Goal of the exercise: In the records below, some lines hold the word "tilbud". Copy each of those lines.

Page images and extracted text:
-*-*-
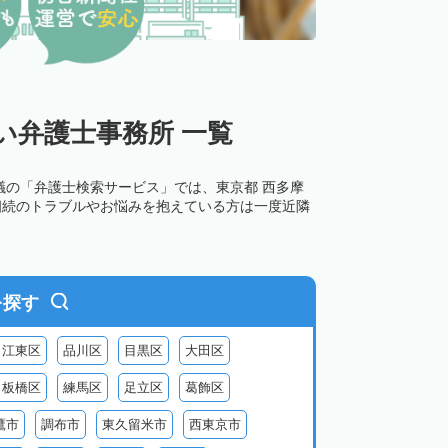
い弁護士事務所 一覧
議の「弁護士検索サービス」では、東京都 西多摩
相続のトラブルやお悩みを抱えている方は一度近隣
を探す
江東区
品川区
目黒区
大田区
板橋区
練馬区
足立区
葛飾区
鷹市
調布市
東久留米市
西東京市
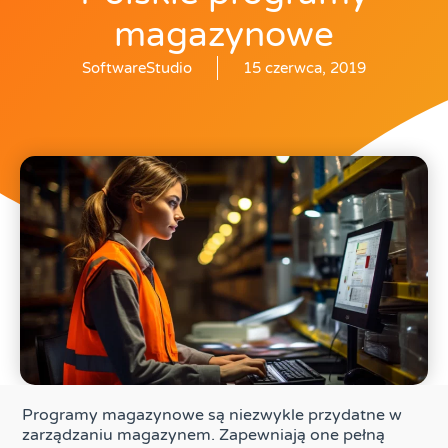
magazynowe
SoftwareStudio
15 czerwca, 2019
Programy magazynowe są niezwykle przydatne w
zarządzaniu magazynem. Zapewniają one pełną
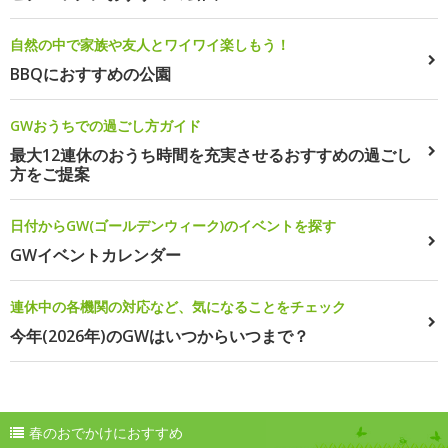
自然の中で家族や友人とワイワイ楽しもう！
BBQにおすすめの公園
GWおうちでの過ごし方ガイド
最大12連休のおうち時間を充実させるおすすめの過ごし
方をご提案
日付からGW(ゴールデンウィーク)のイベントを探す
GWイベントカレンダー
連休中の各機関の対応など、気になることをチェック
今年(2026年)のGWはいつからいつまで？
春のおでかけにおすすめ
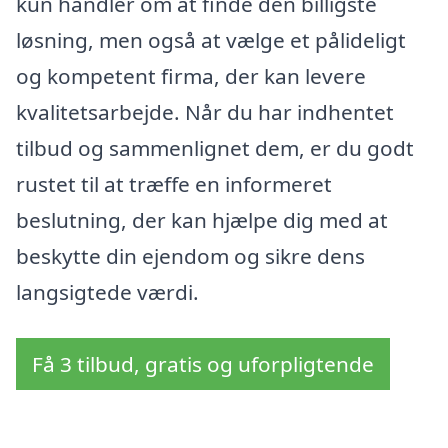
kun handler om at finde den billigste
løsning, men også at vælge et pålideligt
og kompetent firma, der kan levere
kvalitetsarbejde. Når du har indhentet
tilbud og sammenlignet dem, er du godt
rustet til at træffe en informeret
beslutning, der kan hjælpe dig med at
beskytte din ejendom og sikre dens
langsigtede værdi.
Få 3 tilbud, gratis og uforpligtende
-*-*-
Exercise solution:
tilbud og sammenlignet dem, er du godt
Få 3 tilbud, gratis og uforpligtende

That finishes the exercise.